"Having five children in six years is the best training in the world for speaker of the House," Nancy Pelosi said after she was elected to that post last year. "It made me the ultimate multi-tasker and the master of focus, routine and scheduling." Asked how motherhood provided an understanding of national security, she said, "Think lioness when you think of women in politics. You threaten our cubs, you're dead."
Yet many of the same people who didn't blink at - indeed, applauded - Pelosi's claim that motherhood qualifies her to be second in line for the presidency now harp that the same circumstance disqualifies Sarah Palin from being first.
That is just one of the many hypocrisies Palin's candidacy exposes, and Democrats are palpably panicked. It was easier to maintain the pretense that multimillionaires such as John Edwards, Ted Kennedy, Hillary Clinton, and Barack Obama identify more with working-class Americans when Republican candidates were wealthy blue-bloods such as the Bushes. Palin is not of that ilk - and Americans can sense the difference.
"I'm a working mother, and she speaks for me," 40-year-old Pamela Hamlett told the Philadelphia Inquirer last week. "She understands a household budget, she understands a government budget. She doesn't come from money. She's someone like me, and we work for every dime we get."
Media outlets that report only hagiographic profiles of Obama are frantically trying to discredit Palin, as was evident when ABC anchor Charles Gibson interviewed the governor in Alaska. A transcript of the full interview released by the Media Research Center reveals the extent to which ABC went to portray Palin as dangerously hawkish.
Among the parts of the interview that landed on the cutting-room floor was her response when Gibson asked about U.S. relations with Russia. "You're in Alaska," she pointed out. "We have that very narrow maritime border between the United States and Russia. They are our next-door neighbors. We need to have a good relationship with them. Well, I'm giving you that perspective of how small our world is and how important it is that we work with our allies to keep good relations with all of these countries, especially Russia.
"We will not repeat a Cold War. We must have good relationship with our allies, pressuring, also, helping us to remind Russia that it's in their benefit, also, a mutually beneficial relationship for us all to be getting along."
The portion of the conversation ABC aired was when Gibson asked Palin about pre-emptive strikes, and the governor responded that we have a right to protect ourselves if there is unequivocal evidence that our nation is about to be attacked. Undoubtedly ABC hoped to make Palin look like a war-monger; the answer only made her look sensible. Wasn't that the "lioness" quality Pelosi said made mothers fit for high office?

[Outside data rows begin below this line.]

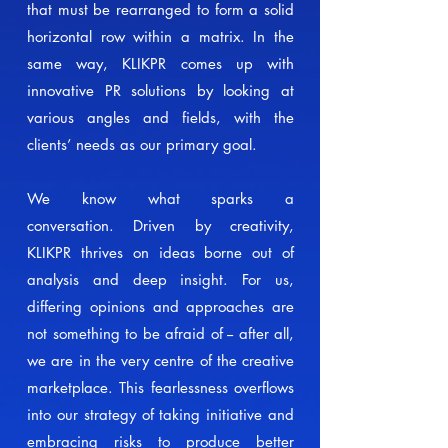
that must be rearranged to form a solid
horizontal row within a matrix. In the
same way, KLIKPR comes up with
innovative PR solutions by looking at
various angles and fields, with the
clients’ needs as our primary goal.
We know what sparks a
conversation.
Driven by creativity,
KLIKPR thrives on ideas borne out of
analysis and deep insight. For us,
differing opinions and approaches are
not something to be afraid of -- after all,
we are in the very centre of the creative
marketplace. This fearlessness overflows
into our strategy of taking initiative and
embracing risks to produce better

Contrast that to what finally outraged Barack Obama last week. Recall that when asked about terrorists who want to destroy America, Obama remains cool and calm, promising that he will sit down and talk to the fanatics, and everything will be just fine. But when the McCain campaign accused him of alluding to Palin with his "lipstick on a pig" remark, Obama got fist-pounding mad.
Palin got fired up by the prospect of Americans being attacked; Obama got fired up because he was attacked. It could not have been a clearer demonstration of which ticket genuinely puts the country first.
Much to the Democrats horror, Palin is viewed by many Americans as the candidate who represents real change. Despite Obama's slick talk and silly pretense of identifying with ordinary peoples' struggles, more and more voters now view Palin as the more reliable ally. No one has said it better than Hamlett in explaining why she trusts Palin: "I believe that if I sent her to the grocery store, she'd come home with change, and I couldn't say that about Obama."